[WORKING DATA — start]

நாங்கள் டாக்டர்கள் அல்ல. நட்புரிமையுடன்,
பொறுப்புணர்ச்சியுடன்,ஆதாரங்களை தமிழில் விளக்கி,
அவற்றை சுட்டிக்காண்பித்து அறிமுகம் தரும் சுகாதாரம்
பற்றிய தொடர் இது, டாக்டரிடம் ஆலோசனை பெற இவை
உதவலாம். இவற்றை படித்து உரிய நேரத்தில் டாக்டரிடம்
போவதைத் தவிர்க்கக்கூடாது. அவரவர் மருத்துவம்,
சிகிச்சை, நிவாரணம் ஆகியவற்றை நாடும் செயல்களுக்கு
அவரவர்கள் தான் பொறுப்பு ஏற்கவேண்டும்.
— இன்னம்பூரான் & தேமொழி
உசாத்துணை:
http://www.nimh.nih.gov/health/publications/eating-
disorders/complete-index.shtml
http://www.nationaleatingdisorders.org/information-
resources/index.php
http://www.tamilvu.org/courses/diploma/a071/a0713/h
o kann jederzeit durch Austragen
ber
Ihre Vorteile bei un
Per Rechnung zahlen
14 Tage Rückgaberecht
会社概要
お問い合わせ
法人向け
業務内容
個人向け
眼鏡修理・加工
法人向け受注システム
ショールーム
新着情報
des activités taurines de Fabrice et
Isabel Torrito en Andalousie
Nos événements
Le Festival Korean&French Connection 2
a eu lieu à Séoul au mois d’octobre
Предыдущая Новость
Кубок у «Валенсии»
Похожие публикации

[WORKING DATA — finish]

Taking the entries from their first line through the line with "இன்னம்பூரான் & தேமொழி", inclusive, restate each line word for word and give nothing else.

SOLUTION FOR THIS TASK:
நாங்கள் டாக்டர்கள் அல்ல. நட்புரிமையுடன்,
பொறுப்புணர்ச்சியுடன்,ஆதாரங்களை தமிழில் விளக்கி,
அவற்றை சுட்டிக்காண்பித்து அறிமுகம் தரும் சுகாதாரம்
பற்றிய தொடர் இது, டாக்டரிடம் ஆலோசனை பெற இவை
உதவலாம். இவற்றை படித்து உரிய நேரத்தில் டாக்டரிடம்
போவதைத் தவிர்க்கக்கூடாது. அவரவர் மருத்துவம்,
சிகிச்சை, நிவாரணம் ஆகியவற்றை நாடும் செயல்களுக்கு
அவரவர்கள் தான் பொறுப்பு ஏற்கவேண்டும்.
— இன்னம்பூரான் & தேமொழி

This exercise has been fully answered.